8. Feed and exercise your pet beforehand
Again, unless your vet has specifically asked you not to feed or exercise them before the appointment, it’s a good idea to make sure your pet has been fed, had a run and been to the toilet before leaving for your appointment.
Having met their basic needs should help them to feel more comfortable instead of being hungry and irritable.
9. Write down your questions in advance
Visiting the vet can be nerve-wracking for you and your pet, especially if they are very unwell. It can be hard to remember everything you need to ask when your pet seems stressed and eager to leave or you’re trying to take on board everything your vet is saying.
A top tip is to write down all of your questions, concerns or information you want to pass on to your vet in advance of your appointment.
Anything that brings down your stress levels will bring down your pet’s stress levels too.
10. Warn staff if your pet is extremely anxious
If your pet gets very anxious at the vet’s, phone up in advance and talk to someone from the practice about steps you can take to minimise their stress. You may be able to wait outside until your appointment and some practices have an entrance that by-passes the waiting room.
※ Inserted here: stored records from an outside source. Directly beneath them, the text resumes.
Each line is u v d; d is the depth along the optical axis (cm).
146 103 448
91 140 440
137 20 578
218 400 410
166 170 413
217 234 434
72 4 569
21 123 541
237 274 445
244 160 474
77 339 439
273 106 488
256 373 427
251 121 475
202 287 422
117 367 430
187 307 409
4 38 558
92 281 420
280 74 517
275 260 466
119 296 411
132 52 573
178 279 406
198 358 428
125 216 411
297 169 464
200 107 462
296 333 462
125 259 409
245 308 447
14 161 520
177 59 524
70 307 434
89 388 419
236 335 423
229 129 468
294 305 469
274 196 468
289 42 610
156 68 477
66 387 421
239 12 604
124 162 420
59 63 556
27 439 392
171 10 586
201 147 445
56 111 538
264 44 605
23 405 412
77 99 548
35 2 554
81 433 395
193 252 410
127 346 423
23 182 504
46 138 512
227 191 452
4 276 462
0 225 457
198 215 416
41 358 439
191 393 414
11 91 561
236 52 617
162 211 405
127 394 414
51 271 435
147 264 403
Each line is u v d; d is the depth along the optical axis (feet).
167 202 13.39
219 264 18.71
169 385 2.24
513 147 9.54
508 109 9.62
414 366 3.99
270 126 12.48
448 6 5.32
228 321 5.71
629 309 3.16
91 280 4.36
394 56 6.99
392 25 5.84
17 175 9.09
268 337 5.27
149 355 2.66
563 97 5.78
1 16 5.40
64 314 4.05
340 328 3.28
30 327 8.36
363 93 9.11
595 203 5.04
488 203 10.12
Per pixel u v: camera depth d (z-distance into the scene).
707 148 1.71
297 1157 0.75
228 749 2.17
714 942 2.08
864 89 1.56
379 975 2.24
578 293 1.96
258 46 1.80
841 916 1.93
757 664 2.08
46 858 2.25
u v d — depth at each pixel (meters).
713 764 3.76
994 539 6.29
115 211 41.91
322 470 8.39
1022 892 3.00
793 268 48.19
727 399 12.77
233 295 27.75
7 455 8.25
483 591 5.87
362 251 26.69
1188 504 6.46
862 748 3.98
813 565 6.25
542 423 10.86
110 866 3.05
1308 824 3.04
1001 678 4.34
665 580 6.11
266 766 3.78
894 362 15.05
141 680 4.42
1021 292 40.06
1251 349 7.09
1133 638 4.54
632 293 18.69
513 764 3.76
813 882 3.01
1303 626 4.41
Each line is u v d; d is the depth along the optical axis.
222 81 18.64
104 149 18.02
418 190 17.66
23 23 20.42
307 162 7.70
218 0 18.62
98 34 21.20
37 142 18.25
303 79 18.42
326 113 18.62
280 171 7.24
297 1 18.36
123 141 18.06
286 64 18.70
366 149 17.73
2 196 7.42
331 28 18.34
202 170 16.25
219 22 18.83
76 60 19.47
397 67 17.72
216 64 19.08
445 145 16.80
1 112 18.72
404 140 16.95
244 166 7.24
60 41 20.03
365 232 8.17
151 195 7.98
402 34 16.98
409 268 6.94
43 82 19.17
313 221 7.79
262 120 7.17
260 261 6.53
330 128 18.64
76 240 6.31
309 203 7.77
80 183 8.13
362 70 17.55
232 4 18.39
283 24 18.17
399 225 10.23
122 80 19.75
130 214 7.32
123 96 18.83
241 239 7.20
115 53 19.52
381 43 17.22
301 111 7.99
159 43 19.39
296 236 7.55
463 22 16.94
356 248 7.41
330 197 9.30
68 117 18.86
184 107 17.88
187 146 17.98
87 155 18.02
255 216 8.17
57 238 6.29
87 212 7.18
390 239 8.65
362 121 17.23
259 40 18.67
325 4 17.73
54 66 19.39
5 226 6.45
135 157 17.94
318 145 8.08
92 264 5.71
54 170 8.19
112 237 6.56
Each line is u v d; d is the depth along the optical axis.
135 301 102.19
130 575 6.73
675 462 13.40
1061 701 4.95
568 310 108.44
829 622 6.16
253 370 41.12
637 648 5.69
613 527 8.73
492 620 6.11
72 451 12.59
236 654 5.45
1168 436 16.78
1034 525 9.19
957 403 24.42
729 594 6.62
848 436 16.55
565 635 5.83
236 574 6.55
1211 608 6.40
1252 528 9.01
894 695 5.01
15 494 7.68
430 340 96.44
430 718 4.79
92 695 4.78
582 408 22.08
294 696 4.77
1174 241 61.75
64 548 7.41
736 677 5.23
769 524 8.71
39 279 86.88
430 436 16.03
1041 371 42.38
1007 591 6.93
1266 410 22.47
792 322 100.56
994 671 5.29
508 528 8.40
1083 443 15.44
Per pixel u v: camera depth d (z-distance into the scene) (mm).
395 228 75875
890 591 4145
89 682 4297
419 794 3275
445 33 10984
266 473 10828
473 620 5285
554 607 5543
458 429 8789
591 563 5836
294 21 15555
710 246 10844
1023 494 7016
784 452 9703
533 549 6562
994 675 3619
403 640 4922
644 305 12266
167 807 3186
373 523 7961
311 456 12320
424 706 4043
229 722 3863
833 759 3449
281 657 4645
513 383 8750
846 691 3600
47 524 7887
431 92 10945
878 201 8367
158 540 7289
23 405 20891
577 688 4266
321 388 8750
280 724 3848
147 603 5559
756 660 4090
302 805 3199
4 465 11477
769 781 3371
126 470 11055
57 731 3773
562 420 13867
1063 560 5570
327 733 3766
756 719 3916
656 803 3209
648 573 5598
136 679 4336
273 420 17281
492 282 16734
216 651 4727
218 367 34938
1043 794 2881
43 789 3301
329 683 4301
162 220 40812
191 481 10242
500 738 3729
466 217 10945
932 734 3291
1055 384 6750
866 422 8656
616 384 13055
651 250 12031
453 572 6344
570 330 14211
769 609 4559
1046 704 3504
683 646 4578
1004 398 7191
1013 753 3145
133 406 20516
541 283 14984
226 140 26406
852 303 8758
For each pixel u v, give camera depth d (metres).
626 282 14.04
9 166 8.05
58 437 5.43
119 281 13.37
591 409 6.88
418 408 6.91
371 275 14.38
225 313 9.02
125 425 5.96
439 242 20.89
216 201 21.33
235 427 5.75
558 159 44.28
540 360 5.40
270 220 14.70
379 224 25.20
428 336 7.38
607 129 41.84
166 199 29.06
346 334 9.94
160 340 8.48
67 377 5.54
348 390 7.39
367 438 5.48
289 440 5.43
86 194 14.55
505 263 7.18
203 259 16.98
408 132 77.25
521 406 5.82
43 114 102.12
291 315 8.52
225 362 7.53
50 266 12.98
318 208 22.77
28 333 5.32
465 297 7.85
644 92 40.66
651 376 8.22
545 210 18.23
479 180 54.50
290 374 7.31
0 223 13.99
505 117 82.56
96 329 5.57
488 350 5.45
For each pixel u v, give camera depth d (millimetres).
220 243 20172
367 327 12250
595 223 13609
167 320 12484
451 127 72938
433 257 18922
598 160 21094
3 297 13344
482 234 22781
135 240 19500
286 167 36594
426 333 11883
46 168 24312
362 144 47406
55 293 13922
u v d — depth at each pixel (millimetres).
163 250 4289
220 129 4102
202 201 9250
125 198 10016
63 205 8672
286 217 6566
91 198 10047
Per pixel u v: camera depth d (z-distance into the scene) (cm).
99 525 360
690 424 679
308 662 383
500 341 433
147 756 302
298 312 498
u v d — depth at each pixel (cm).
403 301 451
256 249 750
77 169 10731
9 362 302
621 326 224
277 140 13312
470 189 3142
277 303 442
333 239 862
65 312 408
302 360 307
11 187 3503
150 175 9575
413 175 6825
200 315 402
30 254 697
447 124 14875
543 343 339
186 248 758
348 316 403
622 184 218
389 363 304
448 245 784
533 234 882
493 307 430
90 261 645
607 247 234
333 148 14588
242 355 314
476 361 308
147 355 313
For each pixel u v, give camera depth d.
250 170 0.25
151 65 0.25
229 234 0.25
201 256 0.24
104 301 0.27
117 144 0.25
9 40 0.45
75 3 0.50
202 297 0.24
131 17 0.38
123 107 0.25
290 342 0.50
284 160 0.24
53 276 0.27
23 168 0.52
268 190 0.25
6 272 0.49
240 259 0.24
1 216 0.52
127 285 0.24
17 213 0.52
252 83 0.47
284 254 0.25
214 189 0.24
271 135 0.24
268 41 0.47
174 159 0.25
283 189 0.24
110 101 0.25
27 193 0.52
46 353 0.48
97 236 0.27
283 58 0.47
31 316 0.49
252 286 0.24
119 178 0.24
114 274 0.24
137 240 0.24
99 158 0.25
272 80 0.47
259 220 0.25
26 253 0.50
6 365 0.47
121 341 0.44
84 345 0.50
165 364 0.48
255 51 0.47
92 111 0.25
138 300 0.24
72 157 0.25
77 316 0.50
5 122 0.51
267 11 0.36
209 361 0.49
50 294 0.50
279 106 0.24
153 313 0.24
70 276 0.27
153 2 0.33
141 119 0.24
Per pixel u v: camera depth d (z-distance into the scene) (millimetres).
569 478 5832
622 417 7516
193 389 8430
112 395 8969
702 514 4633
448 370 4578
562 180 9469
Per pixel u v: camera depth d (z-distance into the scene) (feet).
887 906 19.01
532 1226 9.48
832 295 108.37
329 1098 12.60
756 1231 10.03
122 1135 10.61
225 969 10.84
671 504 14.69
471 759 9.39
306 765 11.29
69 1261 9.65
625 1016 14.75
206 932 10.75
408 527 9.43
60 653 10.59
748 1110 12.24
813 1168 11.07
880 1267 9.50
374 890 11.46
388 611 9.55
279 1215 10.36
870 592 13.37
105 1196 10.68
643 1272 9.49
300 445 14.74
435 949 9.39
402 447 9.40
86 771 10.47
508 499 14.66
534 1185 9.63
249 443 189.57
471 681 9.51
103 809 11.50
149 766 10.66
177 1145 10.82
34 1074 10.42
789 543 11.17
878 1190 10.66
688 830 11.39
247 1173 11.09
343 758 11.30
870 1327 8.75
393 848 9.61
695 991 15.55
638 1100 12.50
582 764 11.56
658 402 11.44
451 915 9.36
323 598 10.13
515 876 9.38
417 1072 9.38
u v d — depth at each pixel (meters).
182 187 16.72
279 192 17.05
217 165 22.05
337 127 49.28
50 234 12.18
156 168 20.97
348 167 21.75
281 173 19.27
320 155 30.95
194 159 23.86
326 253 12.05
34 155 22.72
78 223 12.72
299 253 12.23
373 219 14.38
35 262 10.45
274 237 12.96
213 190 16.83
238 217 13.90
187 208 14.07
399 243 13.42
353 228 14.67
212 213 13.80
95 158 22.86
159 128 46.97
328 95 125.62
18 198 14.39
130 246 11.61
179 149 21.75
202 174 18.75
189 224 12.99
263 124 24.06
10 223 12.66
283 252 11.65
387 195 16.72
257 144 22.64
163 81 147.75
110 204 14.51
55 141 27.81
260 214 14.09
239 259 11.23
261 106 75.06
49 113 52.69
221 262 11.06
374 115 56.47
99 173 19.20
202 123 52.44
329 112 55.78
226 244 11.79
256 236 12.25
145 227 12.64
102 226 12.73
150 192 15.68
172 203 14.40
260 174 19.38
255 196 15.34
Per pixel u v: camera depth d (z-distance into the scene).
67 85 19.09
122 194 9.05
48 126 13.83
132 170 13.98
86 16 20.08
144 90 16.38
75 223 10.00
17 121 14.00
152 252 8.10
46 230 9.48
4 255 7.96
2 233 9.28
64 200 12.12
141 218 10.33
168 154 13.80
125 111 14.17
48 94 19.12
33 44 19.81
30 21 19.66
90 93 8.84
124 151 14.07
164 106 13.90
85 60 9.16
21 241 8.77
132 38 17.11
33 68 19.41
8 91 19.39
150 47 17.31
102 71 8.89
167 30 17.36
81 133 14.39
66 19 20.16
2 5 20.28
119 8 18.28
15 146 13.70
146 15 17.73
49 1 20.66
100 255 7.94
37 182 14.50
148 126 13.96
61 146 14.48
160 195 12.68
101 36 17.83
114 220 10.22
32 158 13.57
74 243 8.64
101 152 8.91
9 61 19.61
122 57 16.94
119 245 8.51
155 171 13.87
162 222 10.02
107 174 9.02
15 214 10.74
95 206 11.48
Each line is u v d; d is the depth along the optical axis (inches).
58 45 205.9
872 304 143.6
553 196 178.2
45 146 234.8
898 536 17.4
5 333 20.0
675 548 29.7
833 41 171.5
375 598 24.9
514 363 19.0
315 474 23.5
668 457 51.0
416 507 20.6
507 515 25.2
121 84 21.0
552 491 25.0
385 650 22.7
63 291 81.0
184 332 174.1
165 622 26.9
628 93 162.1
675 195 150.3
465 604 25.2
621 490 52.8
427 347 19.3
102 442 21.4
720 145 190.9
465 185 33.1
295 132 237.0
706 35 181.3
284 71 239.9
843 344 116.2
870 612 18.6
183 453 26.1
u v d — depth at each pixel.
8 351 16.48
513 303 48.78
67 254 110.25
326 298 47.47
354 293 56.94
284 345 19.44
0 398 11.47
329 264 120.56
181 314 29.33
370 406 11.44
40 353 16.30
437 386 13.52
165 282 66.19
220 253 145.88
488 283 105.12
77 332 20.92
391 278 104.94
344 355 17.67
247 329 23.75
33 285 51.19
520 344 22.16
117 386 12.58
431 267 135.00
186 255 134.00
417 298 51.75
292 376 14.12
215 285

Most vets are experienced and aware enough to understand that animals need time to adjust to a new environment. Your vet may chat to you for several minutes before approaching your pet.
In cases of extreme anxiety, your vet might even recommend giving your pet a mild sedative to calm their nerves.
11. Trust your vet
Remember that, although it may be your pet’s first time at the vet or they’ve only been infrequently in the past, vets see all sorts of animals day-in and day-out. They understand different species, breeds and temperaments, and they will have a whole host of tricks up their sleeve to make handling your pet as easy and stress-free as possible.
If you have any concerns at all, talk to your vet and make a plan in advance of your appointment. Any vet worth their salt will be happy to make the experience as positive as possible for your pet.